◆ EXERCISE
Print the data below exactly, but only the lines from the one containing "2026 - מרכז קדם" down to the one containing "מדיניות עוגיות", inclusive.

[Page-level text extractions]
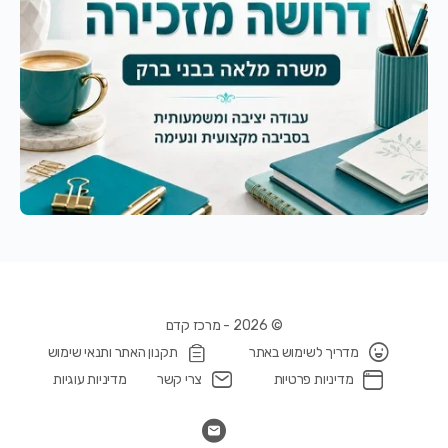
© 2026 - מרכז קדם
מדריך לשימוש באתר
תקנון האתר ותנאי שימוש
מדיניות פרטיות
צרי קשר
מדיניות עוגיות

* * *

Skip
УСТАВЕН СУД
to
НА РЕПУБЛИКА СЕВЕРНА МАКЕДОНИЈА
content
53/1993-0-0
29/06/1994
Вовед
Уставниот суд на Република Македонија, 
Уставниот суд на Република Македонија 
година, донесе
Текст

◆ YOUR SOLUTION
© 2026 - מרכז קדם
מדריך לשימוש באתר
תקנון האתר ותנאי שימוש
מדיניות פרטיות
צרי קשר
מדיניות עוגיות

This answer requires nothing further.